#### Problem requirements:
Each record below should be set down exactly.

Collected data
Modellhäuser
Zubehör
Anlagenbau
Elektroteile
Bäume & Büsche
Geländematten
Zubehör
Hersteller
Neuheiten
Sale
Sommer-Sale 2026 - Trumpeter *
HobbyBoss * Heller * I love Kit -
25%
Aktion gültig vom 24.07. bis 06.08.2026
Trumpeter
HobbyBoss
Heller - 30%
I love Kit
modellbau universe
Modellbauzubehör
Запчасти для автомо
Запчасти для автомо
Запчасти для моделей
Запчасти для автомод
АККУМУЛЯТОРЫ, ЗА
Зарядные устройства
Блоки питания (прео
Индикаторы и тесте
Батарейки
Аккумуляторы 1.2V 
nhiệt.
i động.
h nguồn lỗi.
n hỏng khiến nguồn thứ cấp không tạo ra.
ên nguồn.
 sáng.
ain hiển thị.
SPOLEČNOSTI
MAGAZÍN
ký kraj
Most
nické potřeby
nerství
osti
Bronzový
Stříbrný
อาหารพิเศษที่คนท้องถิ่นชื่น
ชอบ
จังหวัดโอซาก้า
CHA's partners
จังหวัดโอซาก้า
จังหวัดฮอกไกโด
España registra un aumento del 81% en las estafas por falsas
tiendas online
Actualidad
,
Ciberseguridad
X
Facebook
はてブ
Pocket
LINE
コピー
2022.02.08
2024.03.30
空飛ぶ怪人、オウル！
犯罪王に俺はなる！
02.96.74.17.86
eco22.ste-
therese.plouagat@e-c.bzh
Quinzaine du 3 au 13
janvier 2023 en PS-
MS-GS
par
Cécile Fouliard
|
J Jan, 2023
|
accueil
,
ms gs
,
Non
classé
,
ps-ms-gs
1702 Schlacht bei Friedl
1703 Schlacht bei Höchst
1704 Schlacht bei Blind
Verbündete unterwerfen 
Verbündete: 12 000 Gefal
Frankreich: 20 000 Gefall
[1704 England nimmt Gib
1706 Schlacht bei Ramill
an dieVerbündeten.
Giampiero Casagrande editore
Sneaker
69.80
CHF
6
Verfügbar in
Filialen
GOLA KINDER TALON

#### Response:
Modellhäuser
Zubehör
Anlagenbau
Elektroteile
Bäume & Büsche
Geländematten
Zubehör
Hersteller
Neuheiten
Sale
Sommer-Sale 2026 - Trumpeter *
HobbyBoss * Heller * I love Kit -
25%
Aktion gültig vom 24.07. bis 06.08.2026
Trumpeter
HobbyBoss
Heller - 30%
I love Kit
modellbau universe
Modellbauzubehör
Запчасти для автомо
Запчасти для автомо
Запчасти для моделей
Запчасти для автомод
АККУМУЛЯТОРЫ, ЗА
Зарядные устройства
Блоки питания (прео
Индикаторы и тесте
Батарейки
Аккумуляторы 1.2V 
nhiệt.
i động.
h nguồn lỗi.
n hỏng khiến nguồn thứ cấp không tạo ra.
ên nguồn.
 sáng.
ain hiển thị.
SPOLEČNOSTI
MAGAZÍN
ký kraj
Most
nické potřeby
nerství
osti
Bronzový
Stříbrný
อาหารพิเศษที่คนท้องถิ่นชื่น
ชอบ
จังหวัดโอซาก้า
CHA's partners
จังหวัดโอซาก้า
จังหวัดฮอกไกโด
España registra un aumento del 81% en las estafas por falsas
tiendas online
Actualidad
,
Ciberseguridad
X
Facebook
はてブ
Pocket
LINE
コピー
2022.02.08
2024.03.30
空飛ぶ怪人、オウル！
犯罪王に俺はなる！
02.96.74.17.86
eco22.ste-
therese.plouagat@e-c.bzh
Quinzaine du 3 au 13
janvier 2023 en PS-
MS-GS
par
Cécile Fouliard
|
J Jan, 2023
|
accueil
,
ms gs
,
Non
classé
,
ps-ms-gs
1702 Schlacht bei Friedl
1703 Schlacht bei Höchst
1704 Schlacht bei Blind
Verbündete unterwerfen 
Verbündete: 12 000 Gefal
Frankreich: 20 000 Gefall
[1704 England nimmt Gib
1706 Schlacht bei Ramill
an dieVerbündeten.
Giampiero Casagrande editore
Sneaker
69.80
CHF
6
Verfügbar in
Filialen
GOLA KINDER TALON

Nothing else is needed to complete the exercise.